ENTRIES PROVIDED:
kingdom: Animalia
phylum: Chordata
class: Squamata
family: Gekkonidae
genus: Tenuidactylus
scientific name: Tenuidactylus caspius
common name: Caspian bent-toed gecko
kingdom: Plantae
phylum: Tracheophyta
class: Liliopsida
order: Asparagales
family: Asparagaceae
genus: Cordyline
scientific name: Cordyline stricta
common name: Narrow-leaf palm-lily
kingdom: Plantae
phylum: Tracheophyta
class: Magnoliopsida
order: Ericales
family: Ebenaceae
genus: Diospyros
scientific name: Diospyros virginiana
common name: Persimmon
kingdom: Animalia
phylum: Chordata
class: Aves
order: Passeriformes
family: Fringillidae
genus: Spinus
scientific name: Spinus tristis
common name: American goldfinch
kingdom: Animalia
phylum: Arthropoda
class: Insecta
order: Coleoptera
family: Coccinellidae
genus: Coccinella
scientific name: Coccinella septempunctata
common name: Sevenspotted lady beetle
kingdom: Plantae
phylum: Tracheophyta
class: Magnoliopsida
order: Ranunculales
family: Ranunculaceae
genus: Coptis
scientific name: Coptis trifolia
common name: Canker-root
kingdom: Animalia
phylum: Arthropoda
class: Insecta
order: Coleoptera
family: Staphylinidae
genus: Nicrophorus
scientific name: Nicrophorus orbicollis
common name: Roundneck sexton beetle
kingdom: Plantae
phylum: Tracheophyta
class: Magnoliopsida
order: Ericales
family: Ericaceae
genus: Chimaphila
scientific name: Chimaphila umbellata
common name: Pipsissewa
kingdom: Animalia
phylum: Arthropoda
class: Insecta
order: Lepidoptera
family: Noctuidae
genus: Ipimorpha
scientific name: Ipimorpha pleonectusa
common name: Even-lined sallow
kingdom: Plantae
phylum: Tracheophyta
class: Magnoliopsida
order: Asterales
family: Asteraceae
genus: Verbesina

WHAT IS ASKED:
Express every line of the material above as a JSON list of strings, with one string per line and any blank lines omitted.

ANSWER FOR THE TASK:
[
  "kingdom: Animalia",
  "phylum: Chordata",
  "class: Squamata",
  "family: Gekkonidae",
  "genus: Tenuidactylus",
  "scientific name: Tenuidactylus caspius",
  "common name: Caspian bent-toed gecko",
  "kingdom: Plantae",
  "phylum: Tracheophyta",
  "class: Liliopsida",
  "order: Asparagales",
  "family: Asparagaceae",
  "genus: Cordyline",
  "scientific name: Cordyline stricta",
  "common name: Narrow-leaf palm-lily",
  "kingdom: Plantae",
  "phylum: Tracheophyta",
  "class: Magnoliopsida",
  "order: Ericales",
  "family: Ebenaceae",
  "genus: Diospyros",
  "scientific name: Diospyros virginiana",
  "common name: Persimmon",
  "kingdom: Animalia",
  "phylum: Chordata",
  "class: Aves",
  "order: Passeriformes",
  "family: Fringillidae",
  "genus: Spinus",
  "scientific name: Spinus tristis",
  "common name: American goldfinch",
  "kingdom: Animalia",
  "phylum: Arthropoda",
  "class: Insecta",
  "order: Coleoptera",
  "family: Coccinellidae",
  "genus: Coccinella",
  "scientific name: Coccinella septempunctata",
  "common name: Sevenspotted lady beetle",
  "kingdom: Plantae",
  "phylum: Tracheophyta",
  "class: Magnoliopsida",
  "order: Ranunculales",
  "family: Ranunculaceae",
  "genus: Coptis",
  "scientific name: Coptis trifolia",
  "common name: Canker-root",
  "kingdom: Animalia",
  "phylum: Arthropoda",
  "class: Insecta",
  "order: Coleoptera",
  "family: Staphylinidae",
  "genus: Nicrophorus",
  "scientific name: Nicrophorus orbicollis",
  "common name: Roundneck sexton beetle",
  "kingdom: Plantae",
  "phylum: Tracheophyta",
  "class: Magnoliopsida",
  "order: Ericales",
  "family: Ericaceae",
  "genus: Chimaphila",
  "scientific name: Chimaphila umbellata",
  "common name: Pipsissewa",
  "kingdom: Animalia",
  "phylum: Arthropoda",
  "class: Insecta",
  "order: Lepidoptera",
  "family: Noctuidae",
  "genus: Ipimorpha",
  "scientific name: Ipimorpha pleonectusa",
  "common name: Even-lined sallow",
  "kingdom: Plantae",
  "phylum: Tracheophyta",
  "class: Magnoliopsida",
  "order: Asterales",
  "family: Asteraceae",
  "genus: Verbesina"
]